2. A rapid cleaning device for concrete tie moulds according to claim 1, characterized in that: A storage box (7) is fixed to the top of the cleaning rack (1), an installation frame (71) is fixed inside the cleaning rack (1), a drive assembly (72) is provided inside the installation frame (71), a connecting hose (73) is fixed to the bottom of the storage box (7), and a high-pressure nozzle (74) is fixed to the bottom end of the connecting hose (73).
3. A rapid cleaning device for concrete tie molds as defined in claim 1, wherein: The cleaning rack (1) is fixed with support plates (8) on both sides, and a vacuum cleaner (9) is fixed on one side of the support plate (8).
4. A rapid cleaning device for concrete tie molds according to claim 1, characterized in that: The cleaning rack (1) has a receiving box (10) fixed inside.
5. A rapid cleaning device for concrete tie molds as defined in claim 1, wherein: The cleaning frame (1) is fixed with protective covers (11) on both sides, and the drive motor (611) is fixed on one side of the protective cover (11).

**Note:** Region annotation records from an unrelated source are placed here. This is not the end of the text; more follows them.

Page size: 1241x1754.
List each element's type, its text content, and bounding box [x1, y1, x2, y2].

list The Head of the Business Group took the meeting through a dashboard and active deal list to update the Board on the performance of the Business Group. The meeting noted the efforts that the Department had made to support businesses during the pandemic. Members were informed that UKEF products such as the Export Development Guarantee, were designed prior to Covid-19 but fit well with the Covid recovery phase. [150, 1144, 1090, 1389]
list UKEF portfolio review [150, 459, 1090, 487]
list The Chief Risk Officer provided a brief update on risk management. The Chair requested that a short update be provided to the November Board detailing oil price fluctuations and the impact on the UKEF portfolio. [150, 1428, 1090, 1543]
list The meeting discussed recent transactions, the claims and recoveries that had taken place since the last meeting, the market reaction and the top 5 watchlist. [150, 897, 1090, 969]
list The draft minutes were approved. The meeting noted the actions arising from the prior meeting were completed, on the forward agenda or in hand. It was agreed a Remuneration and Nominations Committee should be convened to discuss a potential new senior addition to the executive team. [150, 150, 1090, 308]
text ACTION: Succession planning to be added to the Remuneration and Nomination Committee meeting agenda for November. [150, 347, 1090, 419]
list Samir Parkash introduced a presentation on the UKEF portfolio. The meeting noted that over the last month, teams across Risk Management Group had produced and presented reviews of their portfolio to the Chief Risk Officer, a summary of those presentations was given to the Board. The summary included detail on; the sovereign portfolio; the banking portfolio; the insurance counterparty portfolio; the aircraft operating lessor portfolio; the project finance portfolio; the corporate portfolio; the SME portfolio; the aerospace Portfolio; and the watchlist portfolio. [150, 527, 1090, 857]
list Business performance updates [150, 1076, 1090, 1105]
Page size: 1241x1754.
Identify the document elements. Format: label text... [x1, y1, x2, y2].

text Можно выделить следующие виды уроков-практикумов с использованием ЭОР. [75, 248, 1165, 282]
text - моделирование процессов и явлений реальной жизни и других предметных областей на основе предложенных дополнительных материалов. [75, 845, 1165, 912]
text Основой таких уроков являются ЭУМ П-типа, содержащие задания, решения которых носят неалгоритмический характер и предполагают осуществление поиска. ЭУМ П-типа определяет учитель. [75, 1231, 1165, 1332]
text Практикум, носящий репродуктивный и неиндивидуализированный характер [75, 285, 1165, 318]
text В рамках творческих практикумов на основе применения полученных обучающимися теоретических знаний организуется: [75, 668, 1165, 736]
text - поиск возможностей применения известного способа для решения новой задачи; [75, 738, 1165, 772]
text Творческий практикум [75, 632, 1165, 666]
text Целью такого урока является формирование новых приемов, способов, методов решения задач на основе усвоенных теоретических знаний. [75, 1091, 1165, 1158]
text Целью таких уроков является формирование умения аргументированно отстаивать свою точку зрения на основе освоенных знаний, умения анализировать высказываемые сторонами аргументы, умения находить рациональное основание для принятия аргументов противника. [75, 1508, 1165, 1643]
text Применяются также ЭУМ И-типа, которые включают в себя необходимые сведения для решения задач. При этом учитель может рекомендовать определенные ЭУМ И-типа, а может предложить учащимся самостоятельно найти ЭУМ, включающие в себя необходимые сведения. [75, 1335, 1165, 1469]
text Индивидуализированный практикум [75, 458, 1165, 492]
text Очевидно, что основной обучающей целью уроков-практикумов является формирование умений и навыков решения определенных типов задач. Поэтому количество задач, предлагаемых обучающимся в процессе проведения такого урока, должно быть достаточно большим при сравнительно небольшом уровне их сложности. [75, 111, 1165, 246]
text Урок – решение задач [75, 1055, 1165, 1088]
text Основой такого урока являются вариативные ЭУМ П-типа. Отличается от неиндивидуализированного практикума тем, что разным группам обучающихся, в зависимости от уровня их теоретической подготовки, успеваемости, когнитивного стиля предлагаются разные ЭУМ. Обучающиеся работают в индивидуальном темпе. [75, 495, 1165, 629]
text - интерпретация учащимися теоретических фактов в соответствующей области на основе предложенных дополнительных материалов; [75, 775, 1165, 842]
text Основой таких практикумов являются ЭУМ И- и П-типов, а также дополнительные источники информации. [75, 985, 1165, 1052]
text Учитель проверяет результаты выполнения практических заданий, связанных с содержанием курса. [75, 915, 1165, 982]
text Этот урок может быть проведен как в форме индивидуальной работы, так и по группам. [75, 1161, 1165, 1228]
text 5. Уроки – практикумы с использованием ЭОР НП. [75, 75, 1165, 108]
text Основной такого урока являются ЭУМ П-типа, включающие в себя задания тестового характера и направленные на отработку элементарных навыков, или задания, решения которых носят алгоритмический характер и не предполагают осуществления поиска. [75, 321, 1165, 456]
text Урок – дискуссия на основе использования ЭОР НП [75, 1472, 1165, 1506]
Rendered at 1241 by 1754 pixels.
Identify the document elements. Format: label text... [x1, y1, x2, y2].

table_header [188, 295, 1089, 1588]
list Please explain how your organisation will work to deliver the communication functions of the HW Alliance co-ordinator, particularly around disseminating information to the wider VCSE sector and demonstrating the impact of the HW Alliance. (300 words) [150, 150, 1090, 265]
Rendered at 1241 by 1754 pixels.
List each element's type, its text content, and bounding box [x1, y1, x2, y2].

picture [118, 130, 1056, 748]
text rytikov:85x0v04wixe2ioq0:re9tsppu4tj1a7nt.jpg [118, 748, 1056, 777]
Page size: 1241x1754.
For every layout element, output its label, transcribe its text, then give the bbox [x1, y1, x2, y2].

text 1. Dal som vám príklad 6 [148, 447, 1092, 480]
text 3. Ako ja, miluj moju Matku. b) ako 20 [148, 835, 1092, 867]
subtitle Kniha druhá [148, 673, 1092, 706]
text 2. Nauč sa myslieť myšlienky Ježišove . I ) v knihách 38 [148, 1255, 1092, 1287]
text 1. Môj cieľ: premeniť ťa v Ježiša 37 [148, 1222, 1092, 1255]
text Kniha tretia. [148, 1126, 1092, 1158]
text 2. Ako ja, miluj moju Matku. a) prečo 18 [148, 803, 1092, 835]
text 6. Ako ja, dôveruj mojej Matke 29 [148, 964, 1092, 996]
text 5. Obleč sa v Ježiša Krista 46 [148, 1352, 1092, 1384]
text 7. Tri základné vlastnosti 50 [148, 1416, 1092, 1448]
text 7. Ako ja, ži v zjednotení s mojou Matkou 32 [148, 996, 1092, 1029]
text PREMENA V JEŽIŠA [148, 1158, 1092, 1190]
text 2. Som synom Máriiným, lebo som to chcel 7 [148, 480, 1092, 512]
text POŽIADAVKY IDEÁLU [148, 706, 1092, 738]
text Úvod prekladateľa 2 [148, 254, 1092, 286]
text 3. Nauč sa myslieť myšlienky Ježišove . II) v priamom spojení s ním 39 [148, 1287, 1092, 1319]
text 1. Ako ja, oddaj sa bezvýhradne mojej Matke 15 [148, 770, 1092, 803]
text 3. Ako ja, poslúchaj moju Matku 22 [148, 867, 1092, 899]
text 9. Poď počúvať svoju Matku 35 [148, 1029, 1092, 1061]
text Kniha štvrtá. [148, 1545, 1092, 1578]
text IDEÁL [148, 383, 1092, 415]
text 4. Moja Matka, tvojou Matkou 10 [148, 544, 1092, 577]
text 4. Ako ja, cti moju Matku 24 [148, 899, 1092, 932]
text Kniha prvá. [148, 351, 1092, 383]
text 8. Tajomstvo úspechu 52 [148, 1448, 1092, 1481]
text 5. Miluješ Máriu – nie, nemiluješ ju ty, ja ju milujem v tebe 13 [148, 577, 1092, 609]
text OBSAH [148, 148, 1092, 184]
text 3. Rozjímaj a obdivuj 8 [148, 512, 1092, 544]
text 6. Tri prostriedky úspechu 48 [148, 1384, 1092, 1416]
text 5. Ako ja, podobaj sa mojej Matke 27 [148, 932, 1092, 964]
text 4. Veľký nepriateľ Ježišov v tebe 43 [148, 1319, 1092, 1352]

6. A rapid cleaning device for concrete tie molds as defined in claim 1 wherein: A docking plate (3) is provided on one side of the fixing plate (2). The mold body (5) and the docking plate (3) are fixedly connected by bolts. A flipping motor (12) is fixed inside the fixing plate (2). The output end of the flipping motor (12) is fixedly connected to one side of the docking plate (3).